Going all the Way, Sometimes

At many points in research, you face a choice: should I keep on improving some old piece of technology or should I do something new? For example:

  1. Should I refine bounds to make them tighter?
  2. Should I take some learning theory and turn it into a learning algorithm?
  3. Should I implement the learning algorithm?
  4. Should I test the learning algorithm widely?
  5. Should I release the algorithm as source code?
  6. Should I go see what problems people actually need to solve?

The universal temptation of people attracted to research is doing something new. That is sometimes the right decision, but is also often not.
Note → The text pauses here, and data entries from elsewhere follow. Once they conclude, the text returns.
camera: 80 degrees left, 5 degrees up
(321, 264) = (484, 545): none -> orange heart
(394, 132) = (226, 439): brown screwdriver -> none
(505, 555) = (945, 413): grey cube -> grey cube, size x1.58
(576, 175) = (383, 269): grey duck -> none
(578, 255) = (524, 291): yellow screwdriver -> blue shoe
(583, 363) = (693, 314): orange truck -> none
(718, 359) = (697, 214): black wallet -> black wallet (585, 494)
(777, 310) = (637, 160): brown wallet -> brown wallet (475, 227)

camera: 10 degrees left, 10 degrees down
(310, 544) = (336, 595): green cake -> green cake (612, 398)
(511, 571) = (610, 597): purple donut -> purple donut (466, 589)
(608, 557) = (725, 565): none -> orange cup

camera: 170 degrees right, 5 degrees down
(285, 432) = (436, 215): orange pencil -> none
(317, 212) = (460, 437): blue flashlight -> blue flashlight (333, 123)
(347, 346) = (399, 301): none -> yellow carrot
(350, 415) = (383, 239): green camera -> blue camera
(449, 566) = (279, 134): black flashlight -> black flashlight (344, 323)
I’d like to discuss some reasons why not.

  1. Expertise Once expertise are developed on some subject, you are the right person to refine them.
  2. What is the real problem? Continually improving a piece of technology is a mechanism forcing you to confront this question. In many cases, this confrontation is uncomfortable because you discover that your method has fundamental flaws with respect to solving the real problem. Not going all the way means you never discover this, except the hard way—people lose interest in your work.
  3. Virtues of breadth When you go all the way, you gain breadth, with a deeper understanding about which problems are important and why. This can be invaluable in focusing your future research.
  4. More Tangible Accomplishment Going all the way means that you can point to your peers and say “I solved it”.
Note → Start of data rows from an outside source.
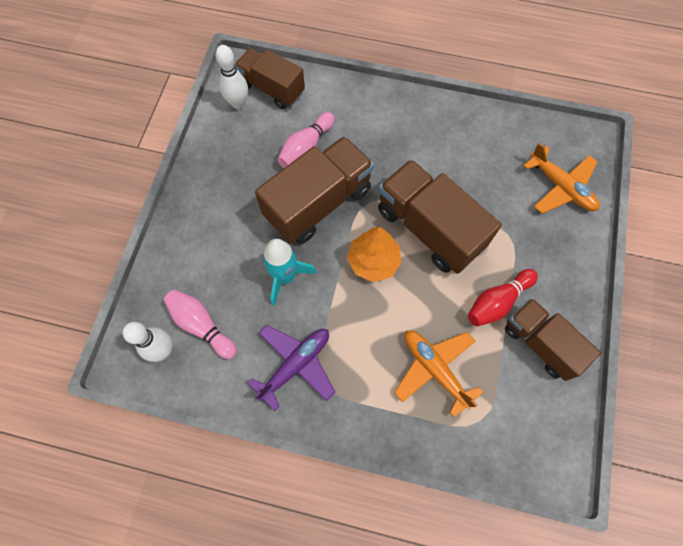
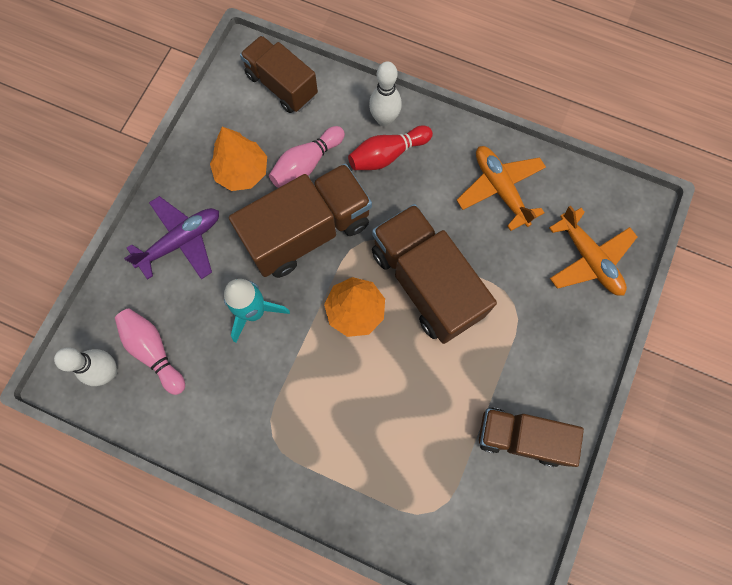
camera: 10 degrees right, 5 degrees up
(238, 103) = (240, 97): white bowling pin -> white bowling pin (384, 119)
(251, 162) = (242, 171): none -> orange tree
(295, 365) = (246, 413): purple plane -> purple plane (181, 241)
(435, 369) = (397, 445): orange plane -> orange plane (500, 189)
(497, 302) = (484, 381): red bowling pin -> red bowling pin (387, 155)
(540, 343) = (521, 437): brown truck -> brown truck turned 45 degrees counterclockwise

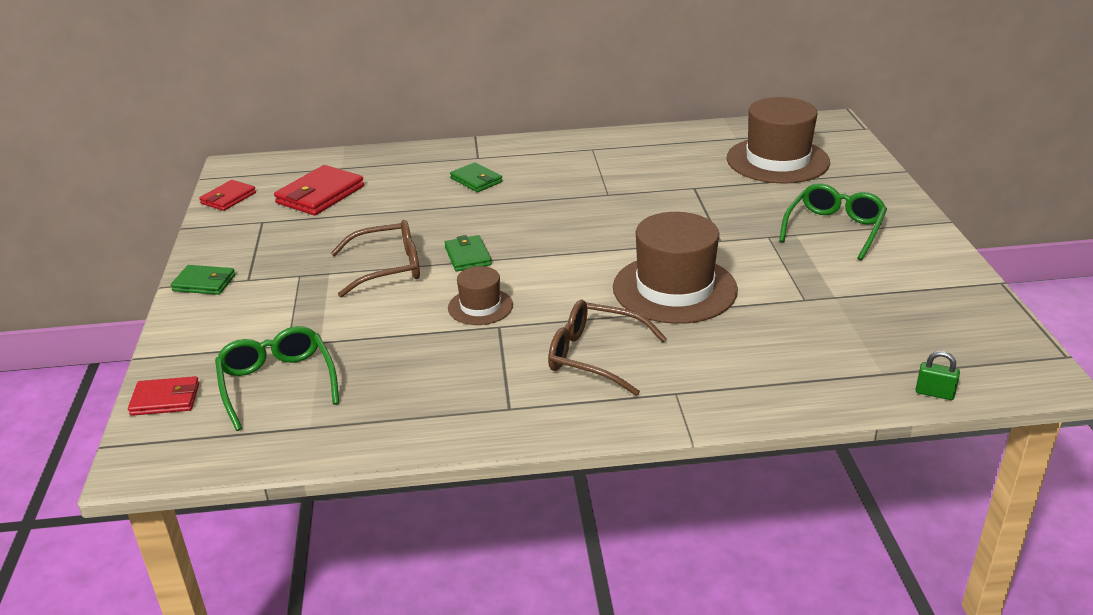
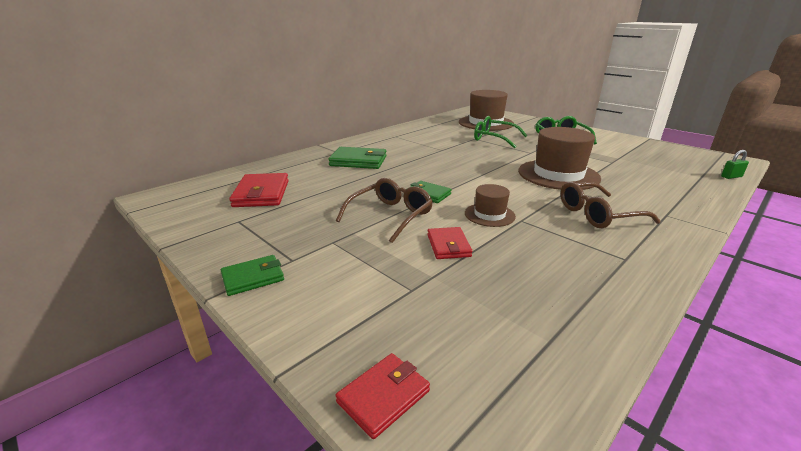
camera: 40 degrees left, 5 degrees down
(228, 198) = (180, 216): red wallet -> red wallet (448, 245)
(277, 383) = (458, 322): green glasses -> green glasses (494, 138)
(476, 180) = (358, 161): green wallet -> green wallet, size x1.63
Going all the way is sometimes problematic in research. For example, a paper with a theory, an algorithm, and experimental results invites defeat-in-detail: a reviewer can disagree with any one of these components and eliminate it from consideration. Another issue is that academia doesn’t directly reward implementing and releasing algorithms. A third issue is that you will almost certainly discover topics of interest which don’t fit your home conference(s). It is also very difficult to publish a paper with the title “an incremental improvement on X (which makes it work great in practice)”.

Along with this advice, it is important to remember to fail fast, where appropriate. When you discover that an idea is not workable, quickly quitting it and moving on is a real virtue.